O TEMPO, A PAZ E A SABEDORIA DE ENTENDER MAIS DO QUE DISCUTIR –
Há um momento na vida em que todos iremos perceber que o tempo deixa de ser apenas passagem e passa a ser aprendizado. Não é sobre quantos anos se viveu, mas sobre quantas experiências foram capazes de transformar a forma de enxergar o mundo e, principalmente, as pessoas.
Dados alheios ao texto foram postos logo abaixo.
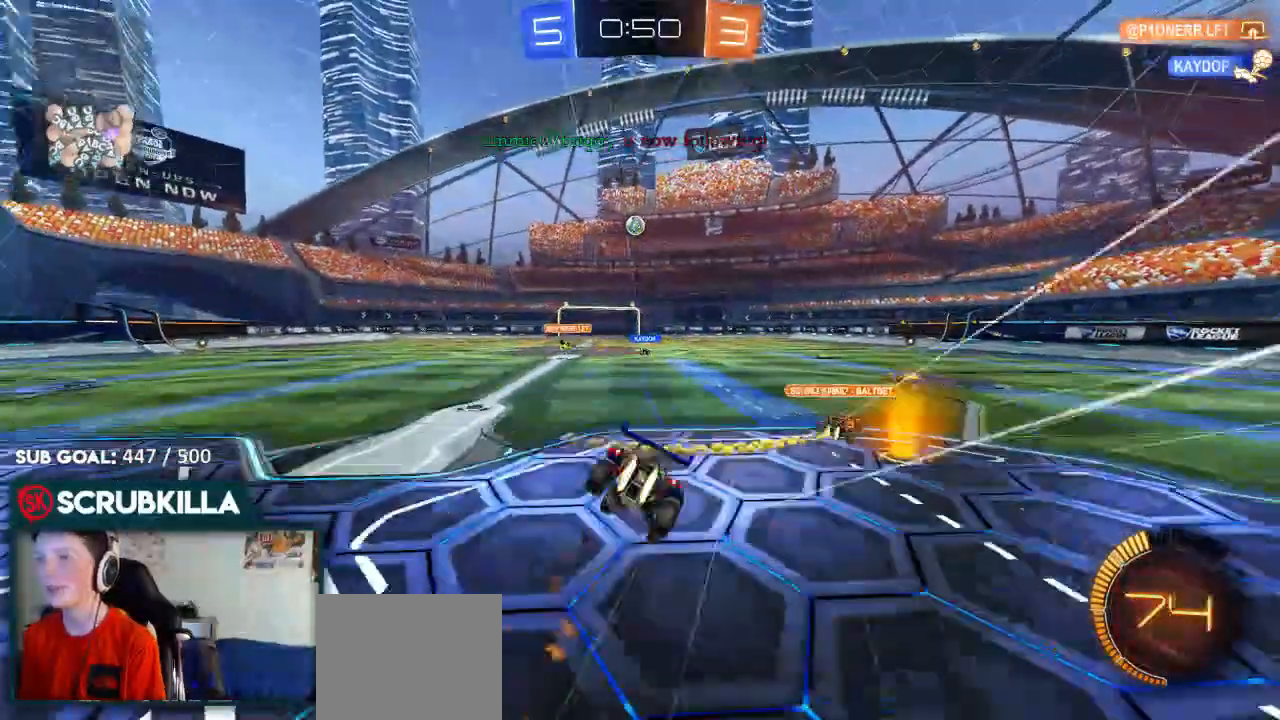
{"dt_ms": 500, "buttons": ["X", "R2"], "left_stick": "right", "right_stick": "center", "events": [[100, "A", "up"], [100, "B", "up"], [100, "X", "down"], [217, "left_stick", "center"], [467, "left_stick", "right"]]}
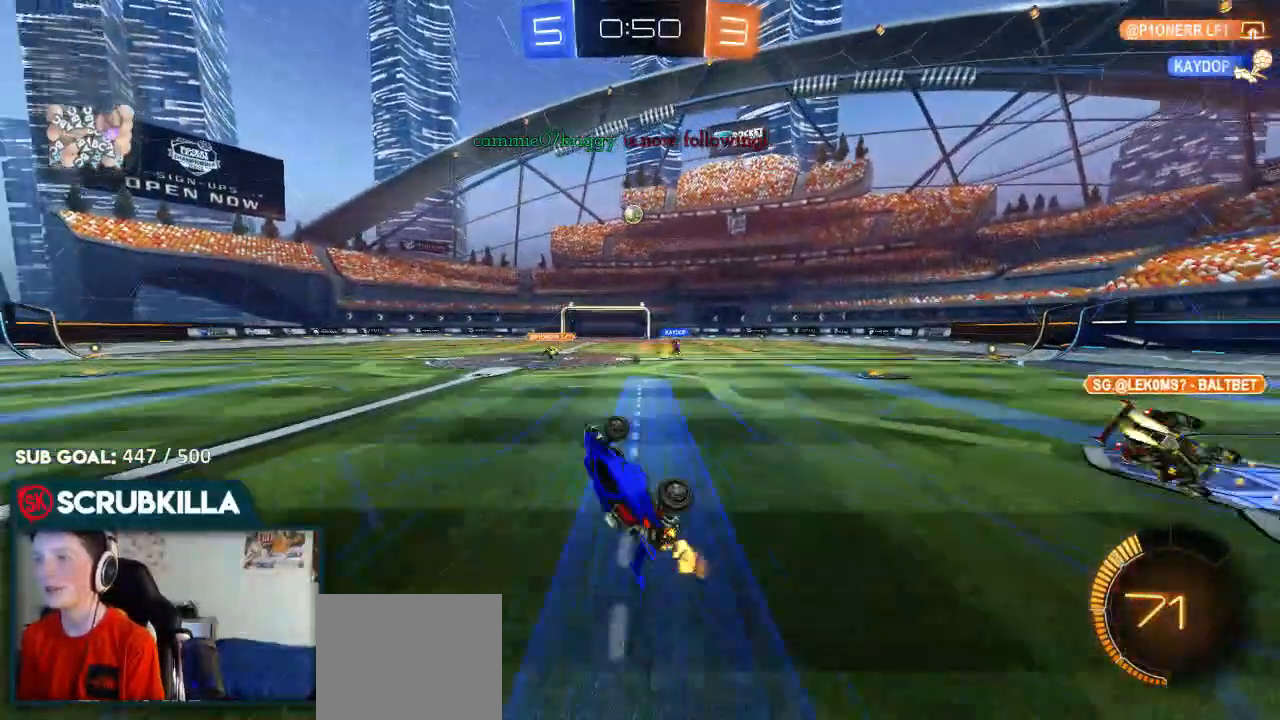
{"dt_ms": 500, "buttons": ["R2"], "left_stick": "right", "right_stick": "center", "events": [[183, "X", "up"], [267, "left_stick", "center"], [467, "left_stick", "right"]]}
Com o passar dos anos, a gente começa a perceber algo curioso: muitas das discussões que pareciam tão importantes simplesmente deixam de fazer sentido. Já vimos brigas por religião, por política, por time de futebol, debates acalorados que, no fundo, pouco constroem e muito afastam. É como se, em algum ponto da caminhada, a necessidade de estar certo fosse perdendo espaço para algo maior: a vontade de estar em paz.
Quando mais jovem, eu também quis ter razão em tudo. Quis convencer, impor, vencer discussões. Mas o tempo ensina e, ensina com firmeza que ganhar um argumento nem sempre significa ganhar na vida. Muitas vezes, significa apenas perder relações, desgastar vínculos e alimentar distâncias desnecessárias.
A maturidade traz uma mudança silenciosa, porém profunda: a troca do impulso de reagir pela disposição de compreender. Não se trata de abrir mão de convicções, mas de reconhecer que o outro também carrega suas razões, suas histórias e suas verdades. E isso exige algo que só o tempo costuma lapidar: *humildade.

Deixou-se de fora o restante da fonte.